-------- Passage to read

# A good upgrade from the D60?



## [Dillz] (Mar 13, 2012)

Hello!

So im at the pont where my D60 isn't enough and its time to upgrade. The main reason is because i lose most detail in my images. like if you look at the eyes ect.
as of now nikon has released  good number of new cams even those V1 cams. btw are those even an option? 

So  basically i dont have a whole bunch of money to spend on a cam but i want to get an upgrade that will last. My D60 has lasted me since the 2009.


----------



## Destin (Mar 13, 2012)

What's your budget? The best option for not a ton of money is a D7000 but it's $1200.. Which may be out of your budget. Below that you have the D5100 which is also a pretty good option. 

I wouldn't get one of the v1 cams, there are better cameras of that style from other manufacturers. But non offer the level of control that a good dslr can provide.


----------



## PapaMatt (Mar 13, 2012)

Maybe just a good lens might work. Tripod etc. How much money do you plan on spending?

What lens do you have now?

D80, D200 D 90 D300, you can go up and up?


----------



## [Dillz] (Mar 13, 2012)

i can spend about  1500 and i want a cam that has a motor to autofocus any lens because that would really help at events and rock shows.


----------



## PapaMatt (Mar 13, 2012)

[Dillz];2533936 said:
			
		

> i can spend about  1500 and i want a cam that has a motor to autofocus any lens because that would really help at events and rock shows.



What about the lens?

Why not go to a camera store and see what feels right in your hands and what you need.


----------



## Bossy (Mar 13, 2012)

I'd upgrade to a D7000. Thats what I did, anyway, I had a D60 and outgrew the ISO capabilities, and the D7000 blows it out of the water.​


----------



## Trever1t (Mar 13, 2012)

I went from D60 to the D300s and loved it. The D300s is the cream of the FX bodies (D7000 is also a great body ) with Magnesium alloy body and video capability it can be had used but in very clean condition for less than your budget. It has the motor to drive the D lenses. 

I'd have to say that slapping good glass on the D60 isn't going to be as effective as upgrading the body in this instance. While the D60 was a really good deal when in it's prime it has long been bested by newer technology.


EDIT: Oops, I did mean DX OH!:


----------



## FocusDave (Mar 13, 2012)

^^ I think you meant DX bodies, but I get what you mean.

If you need the rugged durability of a professional-type camera and can find one in your budget, go for the D300s; you won't be disappointed. Otherwise, the D5100 and D7000 are your best bet. I would personally suggest the D7000, but that's because I like having all the controls at my fingertips, as opposed to having to go through the on-screen menu for a lot of things. The D5100 has the same sensor as the D7000 and has great high ISO capabilities, while being noticeably smaller and lighter (if that's your thing).


----------



## DorkSterr (Mar 13, 2012)

For $200 I'm sure you can get a D700 used for $1700. I've seen plenty over here in Canada at my local camera store.


----------



## SCraig (Mar 13, 2012)

Anything from the D5100 up would be a decent upgrade.  The higher you go the better the upgrade the higher the cost.  Anything less than a D5100 would be a lateral move in my opinion.

I went from a D60 to a D90 to a D7000.  Still have all 3, still use all 3.


----------



## FocusDave (Mar 13, 2012)

----------------
-------- Record excerpts

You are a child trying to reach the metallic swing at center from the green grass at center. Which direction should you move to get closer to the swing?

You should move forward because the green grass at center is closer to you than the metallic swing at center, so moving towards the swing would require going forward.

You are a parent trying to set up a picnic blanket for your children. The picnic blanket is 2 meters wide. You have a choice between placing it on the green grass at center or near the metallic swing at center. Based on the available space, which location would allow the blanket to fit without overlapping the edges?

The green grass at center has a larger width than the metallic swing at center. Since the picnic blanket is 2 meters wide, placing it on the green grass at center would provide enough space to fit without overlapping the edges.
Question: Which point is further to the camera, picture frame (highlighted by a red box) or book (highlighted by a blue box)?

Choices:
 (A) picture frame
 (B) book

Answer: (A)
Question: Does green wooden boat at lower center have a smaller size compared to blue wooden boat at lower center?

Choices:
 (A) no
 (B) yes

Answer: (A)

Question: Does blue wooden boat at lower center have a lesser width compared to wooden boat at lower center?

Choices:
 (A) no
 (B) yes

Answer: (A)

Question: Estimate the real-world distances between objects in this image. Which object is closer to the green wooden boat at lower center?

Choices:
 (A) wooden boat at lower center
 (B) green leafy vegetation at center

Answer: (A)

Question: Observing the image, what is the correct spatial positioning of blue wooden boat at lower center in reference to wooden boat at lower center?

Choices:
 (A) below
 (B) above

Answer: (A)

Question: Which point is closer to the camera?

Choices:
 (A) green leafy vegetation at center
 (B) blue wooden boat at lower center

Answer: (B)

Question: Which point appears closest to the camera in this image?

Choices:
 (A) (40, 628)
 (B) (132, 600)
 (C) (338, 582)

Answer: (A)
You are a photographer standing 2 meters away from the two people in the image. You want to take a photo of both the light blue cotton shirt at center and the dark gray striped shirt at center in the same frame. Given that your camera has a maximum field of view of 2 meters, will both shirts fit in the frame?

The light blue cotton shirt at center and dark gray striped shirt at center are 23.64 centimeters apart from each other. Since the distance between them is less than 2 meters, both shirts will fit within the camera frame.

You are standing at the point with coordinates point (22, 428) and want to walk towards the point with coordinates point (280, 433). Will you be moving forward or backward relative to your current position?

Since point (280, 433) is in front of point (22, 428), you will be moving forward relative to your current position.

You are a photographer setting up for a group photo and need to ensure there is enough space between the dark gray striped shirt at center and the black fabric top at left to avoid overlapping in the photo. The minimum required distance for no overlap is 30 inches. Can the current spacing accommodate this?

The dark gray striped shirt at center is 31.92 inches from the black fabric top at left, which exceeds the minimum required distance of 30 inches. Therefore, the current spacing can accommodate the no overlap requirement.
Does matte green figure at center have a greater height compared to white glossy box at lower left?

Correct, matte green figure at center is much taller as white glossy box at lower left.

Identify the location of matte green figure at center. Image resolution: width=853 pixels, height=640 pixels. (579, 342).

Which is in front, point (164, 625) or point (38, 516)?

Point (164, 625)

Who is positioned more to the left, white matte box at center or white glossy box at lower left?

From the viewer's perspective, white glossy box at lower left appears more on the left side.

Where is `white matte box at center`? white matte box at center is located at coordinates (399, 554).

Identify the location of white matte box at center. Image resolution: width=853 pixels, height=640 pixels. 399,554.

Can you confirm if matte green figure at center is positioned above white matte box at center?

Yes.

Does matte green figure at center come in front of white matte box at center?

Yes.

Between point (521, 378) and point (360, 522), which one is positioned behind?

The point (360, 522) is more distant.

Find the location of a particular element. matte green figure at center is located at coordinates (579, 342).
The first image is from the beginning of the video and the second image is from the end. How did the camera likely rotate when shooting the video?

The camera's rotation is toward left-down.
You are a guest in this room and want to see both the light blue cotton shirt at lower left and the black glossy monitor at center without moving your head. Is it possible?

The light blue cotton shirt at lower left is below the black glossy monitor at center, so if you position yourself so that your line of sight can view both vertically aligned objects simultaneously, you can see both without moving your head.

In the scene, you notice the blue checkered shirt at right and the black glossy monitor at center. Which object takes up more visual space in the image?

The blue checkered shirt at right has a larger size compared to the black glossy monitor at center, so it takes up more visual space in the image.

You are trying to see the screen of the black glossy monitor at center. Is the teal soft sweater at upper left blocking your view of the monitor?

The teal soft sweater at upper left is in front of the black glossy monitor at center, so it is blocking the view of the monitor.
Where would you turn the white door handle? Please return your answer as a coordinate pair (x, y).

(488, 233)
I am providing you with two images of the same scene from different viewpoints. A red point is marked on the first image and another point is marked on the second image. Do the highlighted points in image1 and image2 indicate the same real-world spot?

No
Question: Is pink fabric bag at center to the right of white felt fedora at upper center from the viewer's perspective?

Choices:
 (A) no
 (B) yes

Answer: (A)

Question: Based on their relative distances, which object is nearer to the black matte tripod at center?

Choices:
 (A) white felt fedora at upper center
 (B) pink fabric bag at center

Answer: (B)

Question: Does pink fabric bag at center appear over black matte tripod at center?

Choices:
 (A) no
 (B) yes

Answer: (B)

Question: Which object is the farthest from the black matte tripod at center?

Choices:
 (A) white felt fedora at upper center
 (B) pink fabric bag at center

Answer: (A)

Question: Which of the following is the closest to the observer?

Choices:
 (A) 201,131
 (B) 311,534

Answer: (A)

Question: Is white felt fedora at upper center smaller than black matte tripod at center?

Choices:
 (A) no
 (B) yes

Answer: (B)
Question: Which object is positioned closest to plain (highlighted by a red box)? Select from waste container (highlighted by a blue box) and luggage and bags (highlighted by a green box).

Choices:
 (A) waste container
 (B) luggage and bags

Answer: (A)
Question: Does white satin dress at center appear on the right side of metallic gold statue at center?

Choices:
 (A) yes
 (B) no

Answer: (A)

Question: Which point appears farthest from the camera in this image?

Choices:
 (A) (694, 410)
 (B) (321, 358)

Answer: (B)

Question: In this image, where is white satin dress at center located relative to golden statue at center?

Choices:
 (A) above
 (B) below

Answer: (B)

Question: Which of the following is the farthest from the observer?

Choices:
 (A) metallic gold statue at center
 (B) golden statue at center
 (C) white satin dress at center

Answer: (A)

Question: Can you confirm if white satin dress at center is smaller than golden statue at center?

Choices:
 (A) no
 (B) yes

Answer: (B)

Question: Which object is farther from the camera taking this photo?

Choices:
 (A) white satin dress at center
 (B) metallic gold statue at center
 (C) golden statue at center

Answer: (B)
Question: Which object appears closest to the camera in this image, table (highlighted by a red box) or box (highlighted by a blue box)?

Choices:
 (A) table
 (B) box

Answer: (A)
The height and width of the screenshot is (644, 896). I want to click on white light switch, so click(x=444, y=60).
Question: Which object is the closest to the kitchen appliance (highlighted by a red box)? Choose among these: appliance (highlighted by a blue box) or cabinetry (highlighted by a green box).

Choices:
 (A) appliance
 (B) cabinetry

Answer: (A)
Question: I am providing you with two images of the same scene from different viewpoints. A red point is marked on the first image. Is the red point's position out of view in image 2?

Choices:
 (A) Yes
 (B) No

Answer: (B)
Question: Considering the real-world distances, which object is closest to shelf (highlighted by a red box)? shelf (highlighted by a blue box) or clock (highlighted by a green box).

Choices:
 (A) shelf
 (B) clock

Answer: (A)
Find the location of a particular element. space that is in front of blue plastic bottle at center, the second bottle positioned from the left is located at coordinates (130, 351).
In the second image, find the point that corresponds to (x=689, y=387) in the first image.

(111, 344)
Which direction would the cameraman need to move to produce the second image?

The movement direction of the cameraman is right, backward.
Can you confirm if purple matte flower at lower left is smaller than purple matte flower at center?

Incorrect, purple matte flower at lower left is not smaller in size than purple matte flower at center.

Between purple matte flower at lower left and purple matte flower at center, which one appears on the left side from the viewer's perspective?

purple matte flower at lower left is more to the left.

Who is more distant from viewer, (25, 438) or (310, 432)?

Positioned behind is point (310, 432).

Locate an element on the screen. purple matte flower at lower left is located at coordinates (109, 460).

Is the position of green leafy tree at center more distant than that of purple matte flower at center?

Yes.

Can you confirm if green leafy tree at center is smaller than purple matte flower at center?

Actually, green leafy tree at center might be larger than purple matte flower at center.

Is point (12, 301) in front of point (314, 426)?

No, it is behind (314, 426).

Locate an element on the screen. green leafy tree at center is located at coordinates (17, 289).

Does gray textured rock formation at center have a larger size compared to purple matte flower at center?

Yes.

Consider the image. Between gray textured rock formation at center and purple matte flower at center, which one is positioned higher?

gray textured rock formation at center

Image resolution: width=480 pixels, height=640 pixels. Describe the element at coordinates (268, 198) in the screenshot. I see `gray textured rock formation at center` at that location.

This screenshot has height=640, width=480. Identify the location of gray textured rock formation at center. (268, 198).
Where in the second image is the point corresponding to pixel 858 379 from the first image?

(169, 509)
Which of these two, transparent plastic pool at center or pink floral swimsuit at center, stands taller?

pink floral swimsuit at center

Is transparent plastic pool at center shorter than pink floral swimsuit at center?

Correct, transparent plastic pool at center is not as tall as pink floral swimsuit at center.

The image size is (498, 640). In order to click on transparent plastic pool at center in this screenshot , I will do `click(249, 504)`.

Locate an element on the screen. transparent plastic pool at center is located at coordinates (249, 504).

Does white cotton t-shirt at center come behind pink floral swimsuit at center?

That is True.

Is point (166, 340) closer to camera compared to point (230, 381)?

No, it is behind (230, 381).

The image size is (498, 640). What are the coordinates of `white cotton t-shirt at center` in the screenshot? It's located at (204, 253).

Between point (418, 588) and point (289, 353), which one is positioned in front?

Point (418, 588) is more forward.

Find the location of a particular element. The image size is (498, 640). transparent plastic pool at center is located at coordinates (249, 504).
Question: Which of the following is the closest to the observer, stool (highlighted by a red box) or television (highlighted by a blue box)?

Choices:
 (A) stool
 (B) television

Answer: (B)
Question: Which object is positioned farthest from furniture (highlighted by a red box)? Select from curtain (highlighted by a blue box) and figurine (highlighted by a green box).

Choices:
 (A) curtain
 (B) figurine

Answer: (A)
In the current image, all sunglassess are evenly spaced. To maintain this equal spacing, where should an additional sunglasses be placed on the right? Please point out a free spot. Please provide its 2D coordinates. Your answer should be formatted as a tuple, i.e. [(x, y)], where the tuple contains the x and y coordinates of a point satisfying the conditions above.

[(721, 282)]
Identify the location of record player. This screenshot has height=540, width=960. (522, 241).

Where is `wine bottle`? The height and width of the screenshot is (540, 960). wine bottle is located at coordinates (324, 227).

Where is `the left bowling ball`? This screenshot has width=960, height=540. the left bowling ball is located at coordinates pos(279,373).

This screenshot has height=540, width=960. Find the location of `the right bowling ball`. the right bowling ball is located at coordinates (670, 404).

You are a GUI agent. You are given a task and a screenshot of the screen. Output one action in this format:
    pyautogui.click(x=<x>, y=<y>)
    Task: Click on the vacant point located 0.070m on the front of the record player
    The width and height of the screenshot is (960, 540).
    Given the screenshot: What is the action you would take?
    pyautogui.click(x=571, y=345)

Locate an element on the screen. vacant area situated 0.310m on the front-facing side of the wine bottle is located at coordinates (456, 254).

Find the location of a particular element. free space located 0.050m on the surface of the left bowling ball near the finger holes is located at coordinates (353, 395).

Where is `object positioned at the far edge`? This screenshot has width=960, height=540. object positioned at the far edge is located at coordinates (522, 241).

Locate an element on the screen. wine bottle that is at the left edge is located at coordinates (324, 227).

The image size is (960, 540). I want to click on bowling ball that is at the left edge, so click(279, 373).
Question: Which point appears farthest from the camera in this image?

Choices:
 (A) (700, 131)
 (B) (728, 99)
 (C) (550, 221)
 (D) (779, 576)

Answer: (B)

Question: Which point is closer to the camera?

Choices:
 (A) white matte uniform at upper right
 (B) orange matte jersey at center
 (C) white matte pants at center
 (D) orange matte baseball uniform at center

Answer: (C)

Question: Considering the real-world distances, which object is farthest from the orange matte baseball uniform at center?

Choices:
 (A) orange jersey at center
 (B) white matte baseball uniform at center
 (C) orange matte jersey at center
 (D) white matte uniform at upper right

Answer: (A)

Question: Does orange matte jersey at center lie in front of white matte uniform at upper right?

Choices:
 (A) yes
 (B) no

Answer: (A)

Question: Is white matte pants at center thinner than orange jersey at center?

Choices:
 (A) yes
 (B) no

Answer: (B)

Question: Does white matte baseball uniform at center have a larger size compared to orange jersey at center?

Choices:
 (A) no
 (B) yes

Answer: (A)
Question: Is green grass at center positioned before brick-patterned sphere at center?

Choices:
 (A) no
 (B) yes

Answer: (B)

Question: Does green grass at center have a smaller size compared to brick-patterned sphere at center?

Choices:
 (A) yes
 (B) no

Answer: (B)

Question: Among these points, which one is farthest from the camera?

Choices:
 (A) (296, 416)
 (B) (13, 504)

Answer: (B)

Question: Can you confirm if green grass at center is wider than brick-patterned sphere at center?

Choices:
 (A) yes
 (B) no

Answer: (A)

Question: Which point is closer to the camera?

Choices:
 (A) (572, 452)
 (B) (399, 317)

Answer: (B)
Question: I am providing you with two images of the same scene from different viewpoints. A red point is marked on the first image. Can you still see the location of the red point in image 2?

----------------

Task set
A - From the forum thread on upgrading from the D60, copy word for word the passage that begins at the words "I went from D60" and stops after "by newer technology.".
B - Proceed with the forum thread on upgrading from the D60, picking up right after the point where it stops.

Answers in order
A -
I went from D60 to the D300s and loved it. The D300s is the cream of the FX bodies (D7000 is also a great body ) with Magnesium alloy body and video capability it can be had used but in very clean condition for less than your budget. It has the motor to drive the D lenses. 

I'd have to say that slapping good glass on the D60 isn't going to be as effective as upgrading the body in this instance. While the D60 was a really good deal when in it's prime it has long been bested by newer technology.

B -
DorkSterr said:


> For $200 I'm sure you can get a D700 used for $1700. I've seen plenty over here in Canada at my local camera store.



There would also be the increased cost to buy FX lenses. While DX lenses work on a full frame body, you have to use DX crop mode, which defeats the purpose of having a full frame sensor.


----------



## KmH (Mar 13, 2012)

The loss of detail isn't because of the D60. I too had a D60 and had no problems with 'loss of detail'. The loss of detail could be caused by using less than quality lenses, poor camera handeling technique, and inexperience.

When an AF-S lens is mounted on a Nikon body that has the screw-drive systrem and focus motor in it, the in-the-camera focus motor and screw-drive isn't used.

A lot of the older AF lenses that would use the in-the-camera focus motor are not inexpensive, and would likely focus slower than an equivelent AF-S lens.


----------



## FocusDave (Mar 13, 2012)

btw, a forum member is selling his D300s for less than $1100 http://www.thephotoforum.com/forum/buy-sell/276811-nikon-d300s-grip-3-batteries-etc.html


----------



## manaheim (Mar 13, 2012)

Not that upgrading is a bad thing, but I'm suspicious of "losing detail in the images".  Can you post some examples?  There's really no reason why you should be losing detail in anything.


----------



## Destin (Mar 13, 2012)

You could pick up a d90 for $700-800 or even less if you don't mind buying on eBay. Its a great camera and a huge step up from the d60. 

That would leave you about $700-800 or more to put into a lens. And I just so happen to have a virtually brand new sigma 70-200 2.8 for sale. Really sweet lens for concert photography. I'm asking $775 for it, shipped anywhere in the CONUS. PM me if you'd be interested.


----------



## FocusDave (Mar 13, 2012)

^^ You can do body-only D90 for less than that. I'm also pretty sure there's a couple on here for sale.

I think everyone is curious to hear the OPs response about the "loss in image quality," though.


----------



## Derrel (Mar 14, 2012)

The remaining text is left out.